Due scenari si confrontano in modo sempre più netto:

  • da un lato chi punta su una transizione rapida e quasi esclusivamente elettrica, confidando nel calo dei costi delle batterie e in una diffusione accelerata delle infrastrutture;
  • dall’altro chi sostiene una neutralità tecnologica ampia, con il mantenimento sul mercato di ibridi plug-in, motori termici ad alta efficienza e carburanti sintetici, considerati strumenti necessari per proteggere l’occupazione e accompagnare le fasce di popolazione che non possono permettersi un’elettrica nuova, neppure con il bonus.

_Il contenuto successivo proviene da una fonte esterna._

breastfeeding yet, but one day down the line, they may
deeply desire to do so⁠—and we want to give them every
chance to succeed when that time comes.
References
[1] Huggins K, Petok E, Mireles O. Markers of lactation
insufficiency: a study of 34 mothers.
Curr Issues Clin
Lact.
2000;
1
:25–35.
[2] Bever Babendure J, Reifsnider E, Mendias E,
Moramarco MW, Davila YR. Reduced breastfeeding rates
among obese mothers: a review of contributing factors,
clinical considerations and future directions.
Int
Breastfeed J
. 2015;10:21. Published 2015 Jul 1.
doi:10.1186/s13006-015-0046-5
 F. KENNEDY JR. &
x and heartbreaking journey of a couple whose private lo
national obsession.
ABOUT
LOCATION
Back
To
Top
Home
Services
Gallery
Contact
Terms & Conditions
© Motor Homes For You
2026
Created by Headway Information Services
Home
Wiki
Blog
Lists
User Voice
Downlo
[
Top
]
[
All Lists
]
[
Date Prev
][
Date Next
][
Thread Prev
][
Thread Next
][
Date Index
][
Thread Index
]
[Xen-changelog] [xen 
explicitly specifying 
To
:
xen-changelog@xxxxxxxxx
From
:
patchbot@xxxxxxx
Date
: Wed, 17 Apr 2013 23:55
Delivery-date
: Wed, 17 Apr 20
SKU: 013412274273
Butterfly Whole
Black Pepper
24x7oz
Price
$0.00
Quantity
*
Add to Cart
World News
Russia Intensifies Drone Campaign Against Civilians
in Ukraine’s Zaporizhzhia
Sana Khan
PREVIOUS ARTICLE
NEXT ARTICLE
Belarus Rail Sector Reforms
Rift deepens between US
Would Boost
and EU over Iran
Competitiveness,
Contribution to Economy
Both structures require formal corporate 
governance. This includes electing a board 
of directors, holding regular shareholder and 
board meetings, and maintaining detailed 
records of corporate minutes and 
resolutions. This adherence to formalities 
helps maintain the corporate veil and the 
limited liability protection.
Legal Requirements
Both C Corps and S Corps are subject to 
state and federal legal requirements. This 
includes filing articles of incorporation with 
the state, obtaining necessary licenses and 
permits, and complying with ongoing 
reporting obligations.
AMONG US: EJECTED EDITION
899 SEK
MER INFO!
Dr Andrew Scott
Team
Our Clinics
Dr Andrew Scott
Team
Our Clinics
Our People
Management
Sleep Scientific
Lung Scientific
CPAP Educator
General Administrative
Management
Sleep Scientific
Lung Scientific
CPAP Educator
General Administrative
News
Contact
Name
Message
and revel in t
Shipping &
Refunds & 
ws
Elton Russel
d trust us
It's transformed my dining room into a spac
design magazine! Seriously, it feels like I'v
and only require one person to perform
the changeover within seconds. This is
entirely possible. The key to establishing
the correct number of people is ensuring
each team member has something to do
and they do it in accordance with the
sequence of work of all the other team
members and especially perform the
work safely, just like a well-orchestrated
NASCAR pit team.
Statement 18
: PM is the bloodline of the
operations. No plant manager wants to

L’unica cosa certa, per ora, è che gli incentivi funzionano: quando il bonus è generoso e mirato, le elettriche decollano e spingono una domanda che altrimenti rimarrebbe in apnea. Ma il conto di questa scelta – in termini di finanza pubblica, equilibrio industriale e dipendenza tecnologica dall’estero – arriverà molto presto sul tavolo dei governi.

Conclusione: tra boom elettrico e braccio di ferro europeo

L’Italia entra nell’inverno 2025 con un’immagine doppia: da una parte le concessionarie affollate di clienti che, grazie al bonus Isee, scelgono la loro prima auto elettrica; dall’altra i grafici del mercato che restano piatti, i costruttori europei che chiedono regole meno rigide e i governi che si confrontano su come non perdere la partita globale dell’auto.

La mossa di Merz per salvare le ibride oltre il 2035, il pacchetto automotive di Bruxelles e le strategie dei grandi gruppi – da Stellantis ai colossi tedeschi – diranno se il boom di novembre è l’inizio di una traiettoria stabile o solo un colpo di fiato alimentato dagli incentivi.

Nel frattempo, una cosa è già chiara: l’elettrico non è più una nicchia, ma il terreno principale su cui si decide il futuro dell’industria automobilistica europea, del lavoro e – non da ultimo – del portafoglio degli automobilisti.